Who cares if a woman and her baby are crossing the road? Or a small child? Don’t they know that overloaded taxis ALWAYS have right of way? How DARE they question otherwise?

If you’re not driving a taxi (or a police car for that matter), please follow the assigned rules of the road and don’t have a cellphone stuck to your head while driving at 190km/h, OK? Thanks.

2. How Americans Suck At Doing A South African Accent In Films

There’s nothing worse than hearing a bad attempt at an accent in a Hollywood blockbuster. Val Kilmer did it in The Saint, Leonardo Di Caprio did it in Blood Diamond, Matt Damon in Invictus, Thomas Jane in Stander, Nicole Kidman in The Interpreter… Not one of them got it right.

In all fairness, the South African accent isn’t exactly a sexy one and is quite difficult to do, so kudos to them for at least trying to get it right.

3. Getting Asked The Same Question Wherever You Travel (If You’re White)

“So… if you’re from Africa, why are you white?”

No matter what the destination, the poor, unsuspecting milk-skinned travellers invariably gets asked this on her travels to a foreign land. “I don’t know”, she replies with deep lines in her forehead, a look of concern on her painfully pale face.

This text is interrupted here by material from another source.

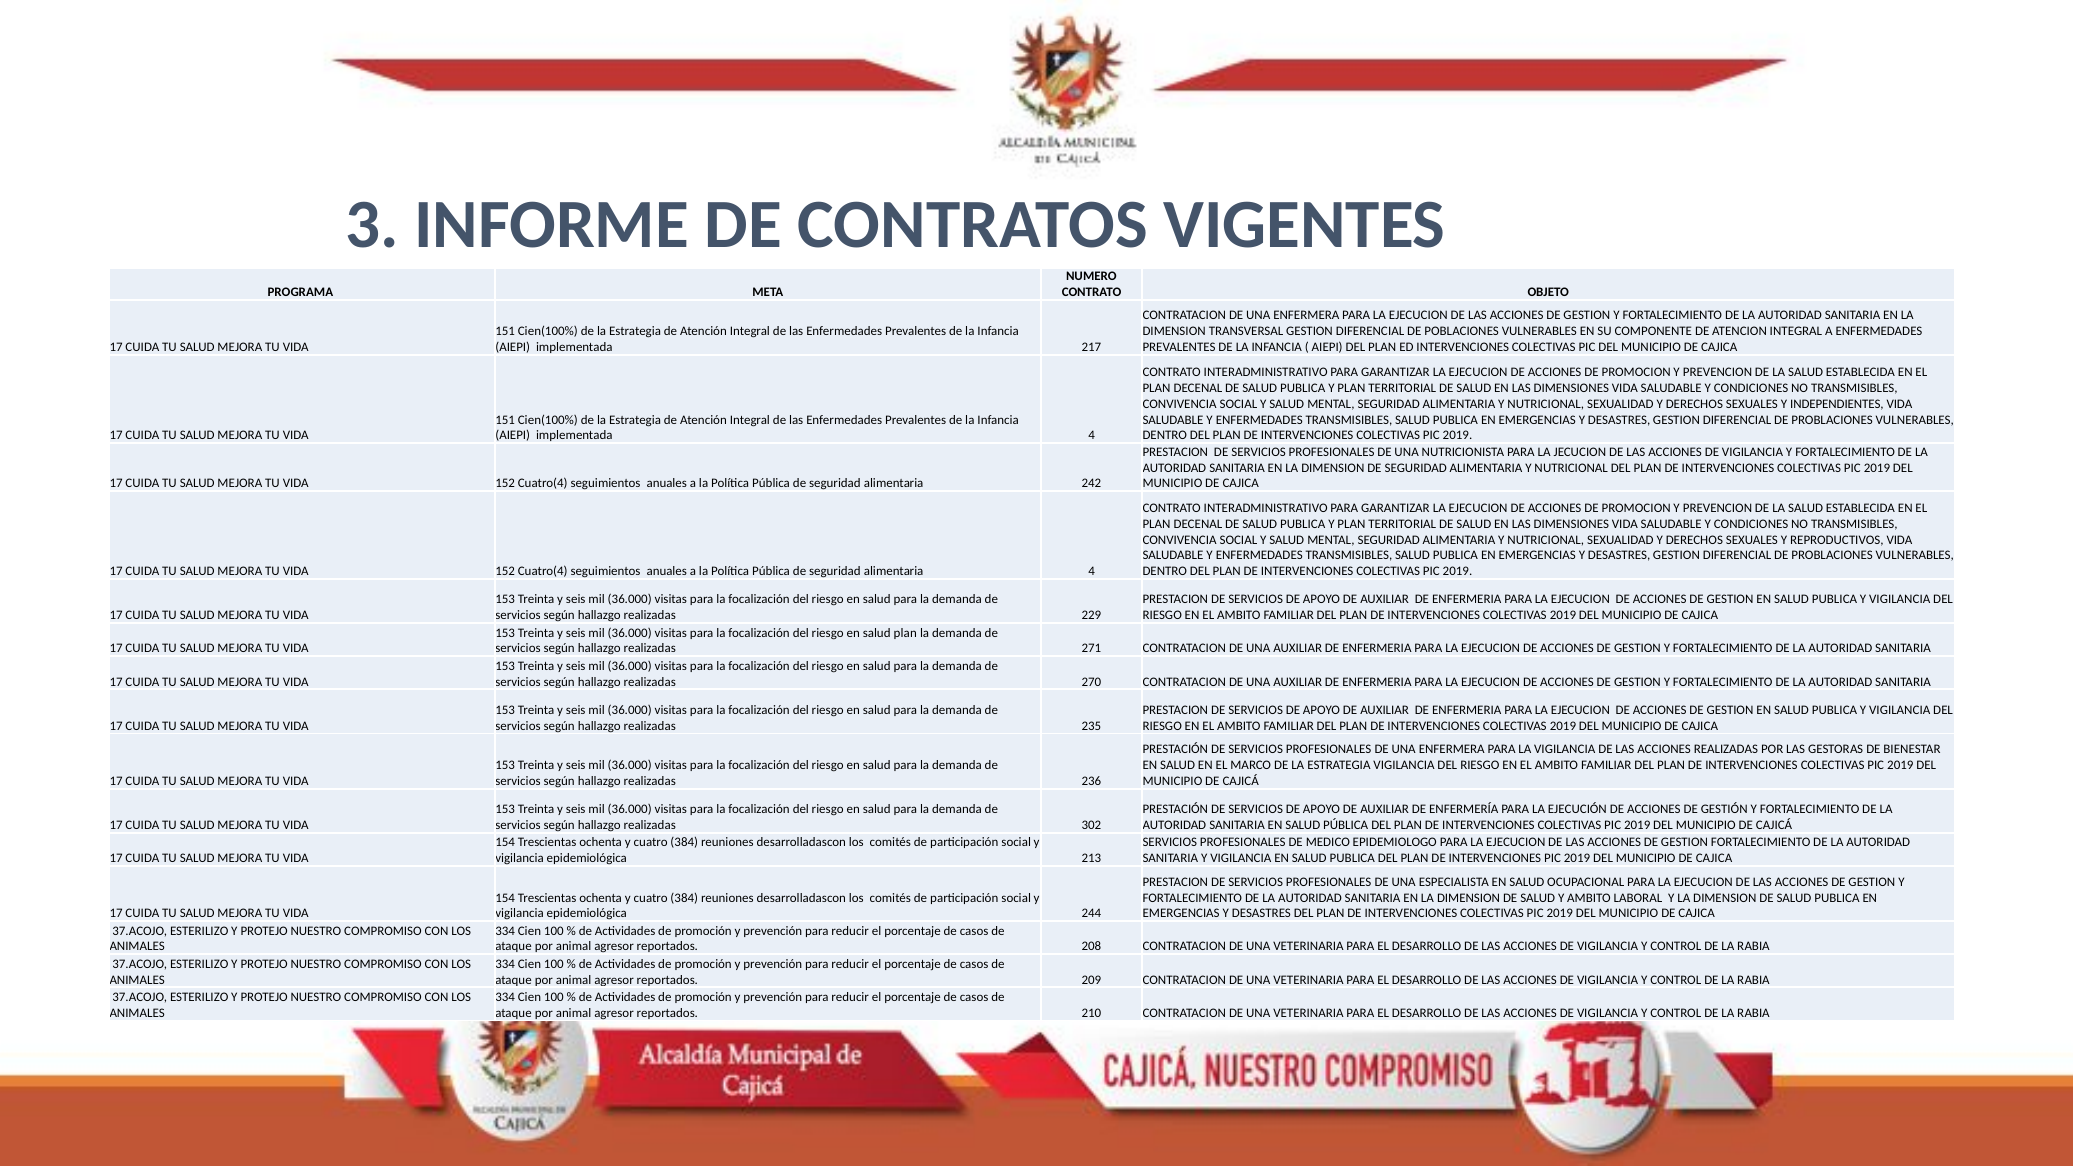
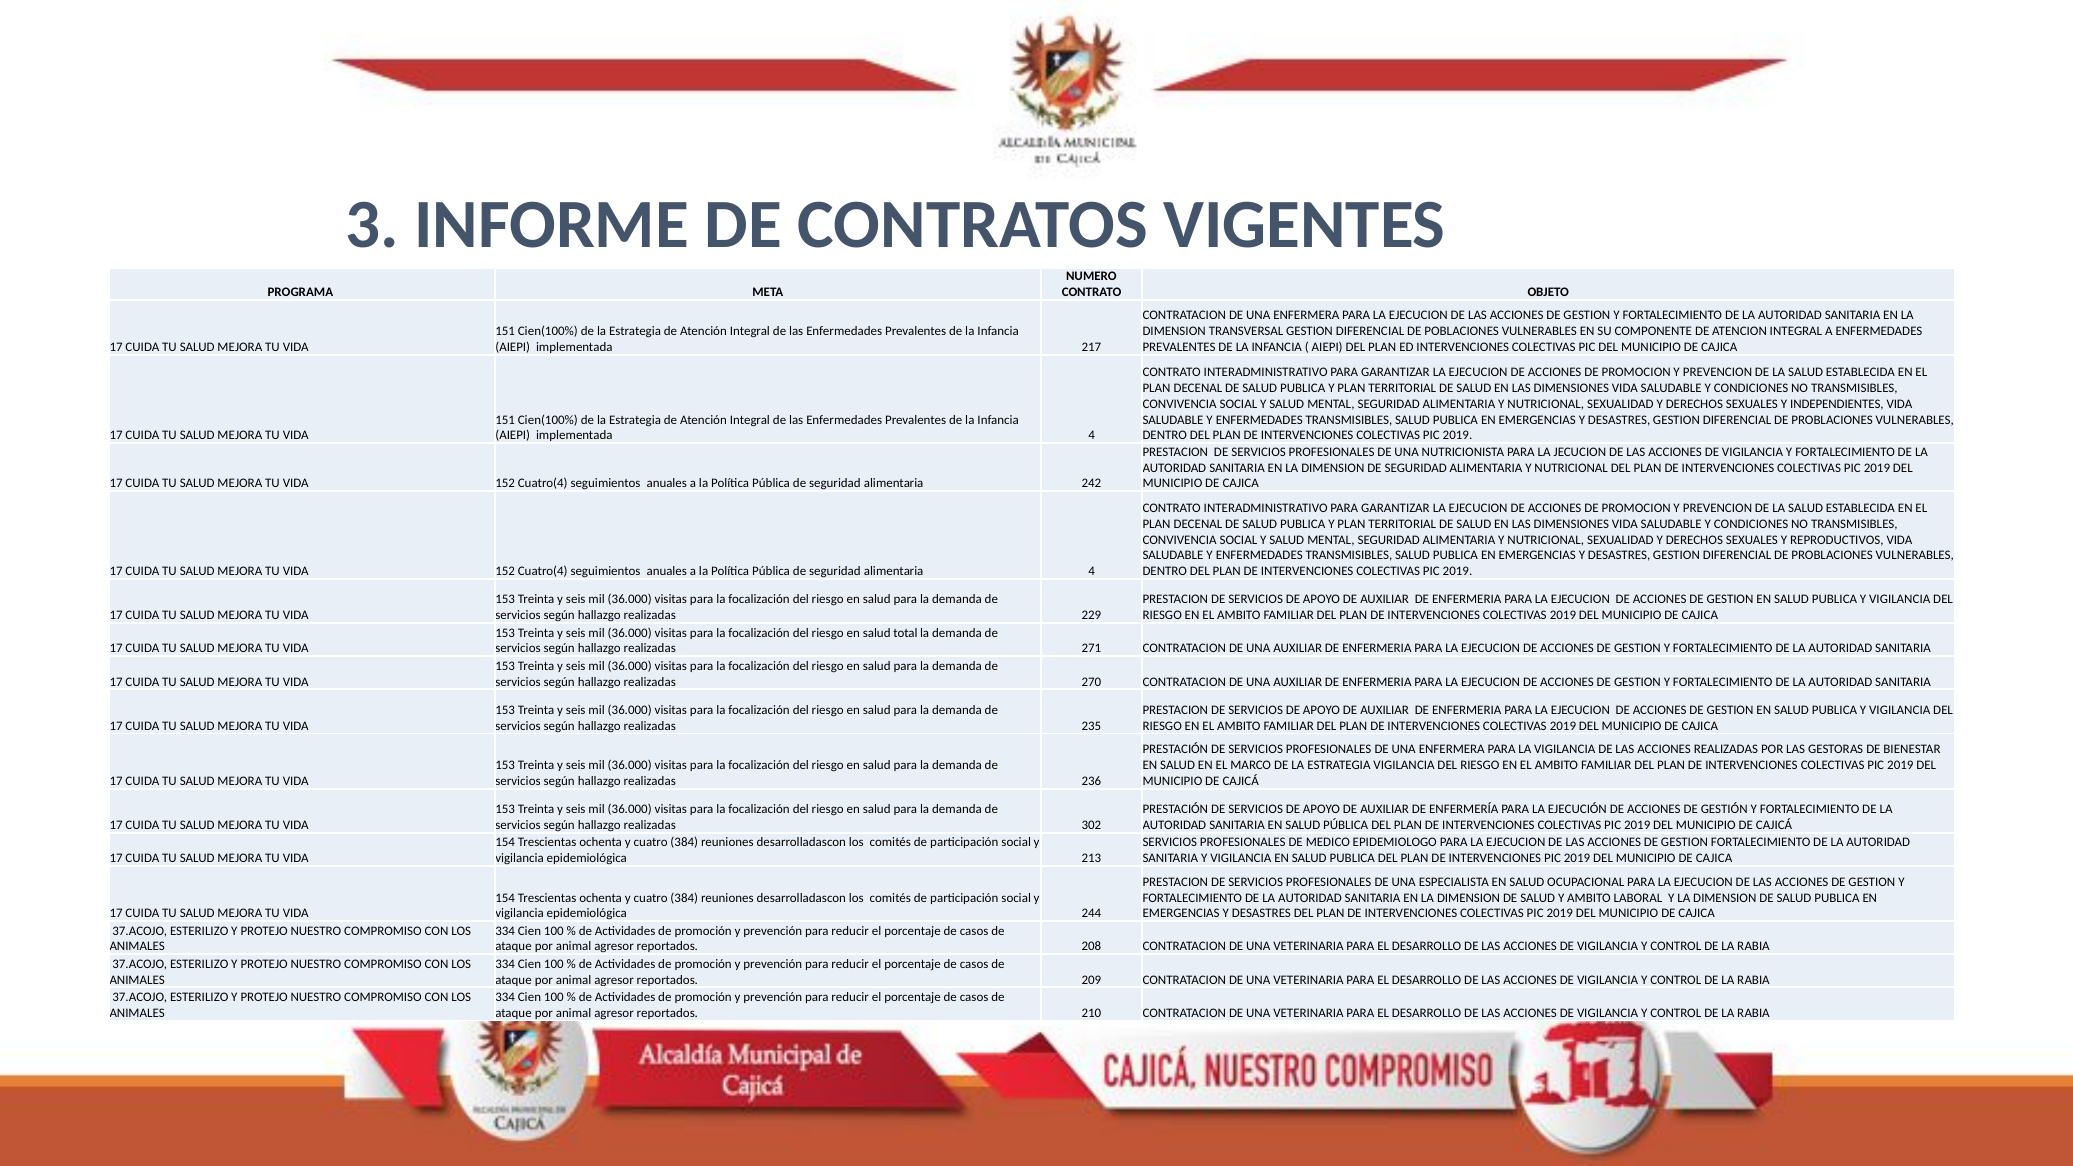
salud plan: plan -> total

“Personally, I blame my parents.”

4. Blue Bulls Supporters

You either hate them, or you are them.

The Blue Bulls to South African Rugby is quite a big deal, but there is a certain personality type that comes with the territory and not many people are huge fans of the supporters, since they can get a bit… aherm… emotional over a game.

If they win, you never forget it. If they lose, make sure you clear the area.

5. Reality TV Shows Are Torture

One can literally name the original reality TV Shows to come out of South Africa on one hand, and the ones that they copy aren’t really good either. Watching an “Idols” finale is like watching a high-school revue and almost everyone on “Survivor: South Africa” is some big shot with connections to the show and nobody is ever real or relatable.

There have been exceptions though. Back when reality TV just started out and the first Big Brother: South Africa aired, it was quite the big deal with hilarious types like Ferdinand Rabie with his naughty antics making the show completely legendary.